Retype, with no changes, every line of the entries between the line holding "genus: Bambusa" and the line holding "collectors: A. Molina R. & A. R. Molina", inclusive. Give only those lines.

## START Data provided

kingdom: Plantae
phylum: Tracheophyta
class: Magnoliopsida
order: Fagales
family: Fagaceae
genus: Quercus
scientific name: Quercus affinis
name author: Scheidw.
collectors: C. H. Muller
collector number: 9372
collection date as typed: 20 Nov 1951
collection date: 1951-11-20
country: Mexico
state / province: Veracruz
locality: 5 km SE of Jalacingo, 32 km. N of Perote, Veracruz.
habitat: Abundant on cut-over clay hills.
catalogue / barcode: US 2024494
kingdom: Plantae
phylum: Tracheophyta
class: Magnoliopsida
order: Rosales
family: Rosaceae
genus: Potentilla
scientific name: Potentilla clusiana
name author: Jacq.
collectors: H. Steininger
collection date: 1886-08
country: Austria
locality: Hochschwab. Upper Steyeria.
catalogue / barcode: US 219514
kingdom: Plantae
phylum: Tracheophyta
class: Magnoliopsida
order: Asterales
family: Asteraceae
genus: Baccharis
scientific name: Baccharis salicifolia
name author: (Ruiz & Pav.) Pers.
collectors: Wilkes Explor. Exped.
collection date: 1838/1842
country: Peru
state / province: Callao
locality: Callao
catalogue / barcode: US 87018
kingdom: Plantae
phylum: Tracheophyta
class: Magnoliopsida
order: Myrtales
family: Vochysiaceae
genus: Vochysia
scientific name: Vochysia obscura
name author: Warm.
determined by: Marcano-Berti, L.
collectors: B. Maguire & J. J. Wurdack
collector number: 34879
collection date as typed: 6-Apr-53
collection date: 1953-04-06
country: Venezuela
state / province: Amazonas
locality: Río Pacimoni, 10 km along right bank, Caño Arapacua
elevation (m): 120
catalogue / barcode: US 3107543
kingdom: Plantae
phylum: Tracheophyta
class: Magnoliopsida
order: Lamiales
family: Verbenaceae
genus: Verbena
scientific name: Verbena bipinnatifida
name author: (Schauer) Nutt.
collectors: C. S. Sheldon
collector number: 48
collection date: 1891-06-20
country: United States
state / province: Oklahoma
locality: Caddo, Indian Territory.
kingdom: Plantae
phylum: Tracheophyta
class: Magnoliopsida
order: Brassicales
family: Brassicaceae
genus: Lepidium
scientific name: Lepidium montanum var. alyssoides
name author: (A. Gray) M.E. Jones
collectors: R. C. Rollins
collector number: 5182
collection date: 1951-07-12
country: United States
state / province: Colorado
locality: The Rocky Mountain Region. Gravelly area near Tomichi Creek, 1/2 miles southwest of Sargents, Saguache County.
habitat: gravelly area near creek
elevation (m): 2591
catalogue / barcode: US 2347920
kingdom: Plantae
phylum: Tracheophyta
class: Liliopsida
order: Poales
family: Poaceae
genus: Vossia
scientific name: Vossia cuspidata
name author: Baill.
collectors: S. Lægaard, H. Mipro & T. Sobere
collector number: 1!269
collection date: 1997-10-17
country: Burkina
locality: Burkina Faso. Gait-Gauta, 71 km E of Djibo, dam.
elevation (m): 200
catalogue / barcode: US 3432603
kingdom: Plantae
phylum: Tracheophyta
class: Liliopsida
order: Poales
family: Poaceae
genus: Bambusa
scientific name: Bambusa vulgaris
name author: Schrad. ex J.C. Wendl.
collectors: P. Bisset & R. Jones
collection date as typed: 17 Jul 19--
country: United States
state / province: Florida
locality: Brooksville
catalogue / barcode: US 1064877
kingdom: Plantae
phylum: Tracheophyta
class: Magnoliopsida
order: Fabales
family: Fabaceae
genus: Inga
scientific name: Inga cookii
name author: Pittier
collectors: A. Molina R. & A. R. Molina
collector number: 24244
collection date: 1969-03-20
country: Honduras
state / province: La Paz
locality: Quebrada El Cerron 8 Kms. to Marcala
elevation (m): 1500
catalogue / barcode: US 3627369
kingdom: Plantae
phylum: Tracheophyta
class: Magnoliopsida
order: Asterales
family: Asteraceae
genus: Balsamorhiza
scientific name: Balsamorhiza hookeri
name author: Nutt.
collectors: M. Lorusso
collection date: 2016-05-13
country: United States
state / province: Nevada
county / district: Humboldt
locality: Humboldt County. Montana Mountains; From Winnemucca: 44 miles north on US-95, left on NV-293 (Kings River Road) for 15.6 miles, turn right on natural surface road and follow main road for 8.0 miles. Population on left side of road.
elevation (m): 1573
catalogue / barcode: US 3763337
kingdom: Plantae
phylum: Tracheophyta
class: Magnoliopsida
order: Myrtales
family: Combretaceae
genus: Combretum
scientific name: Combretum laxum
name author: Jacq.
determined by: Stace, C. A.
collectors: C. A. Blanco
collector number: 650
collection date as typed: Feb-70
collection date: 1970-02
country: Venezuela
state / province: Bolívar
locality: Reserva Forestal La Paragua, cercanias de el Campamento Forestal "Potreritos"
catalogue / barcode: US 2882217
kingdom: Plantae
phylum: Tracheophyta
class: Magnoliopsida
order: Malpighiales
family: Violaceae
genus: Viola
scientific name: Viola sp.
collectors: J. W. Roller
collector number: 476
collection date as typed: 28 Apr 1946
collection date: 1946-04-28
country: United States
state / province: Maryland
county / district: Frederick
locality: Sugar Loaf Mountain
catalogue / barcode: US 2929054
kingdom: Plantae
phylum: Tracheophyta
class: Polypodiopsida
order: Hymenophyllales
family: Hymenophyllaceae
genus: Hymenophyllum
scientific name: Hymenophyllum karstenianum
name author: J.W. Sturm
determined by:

## END Data provided

▸ Final result:
genus: Bambusa
scientific name: Bambusa vulgaris
name author: Schrad. ex J.C. Wendl.
collectors: P. Bisset & R. Jones
collection date as typed: 17 Jul 19--
country: United States
state / province: Florida
locality: Brooksville
catalogue / barcode: US 1064877
kingdom: Plantae
phylum: Tracheophyta
class: Magnoliopsida
order: Fabales
family: Fabaceae
genus: Inga
scientific name: Inga cookii
name author: Pittier
collectors: A. Molina R. & A. R. Molina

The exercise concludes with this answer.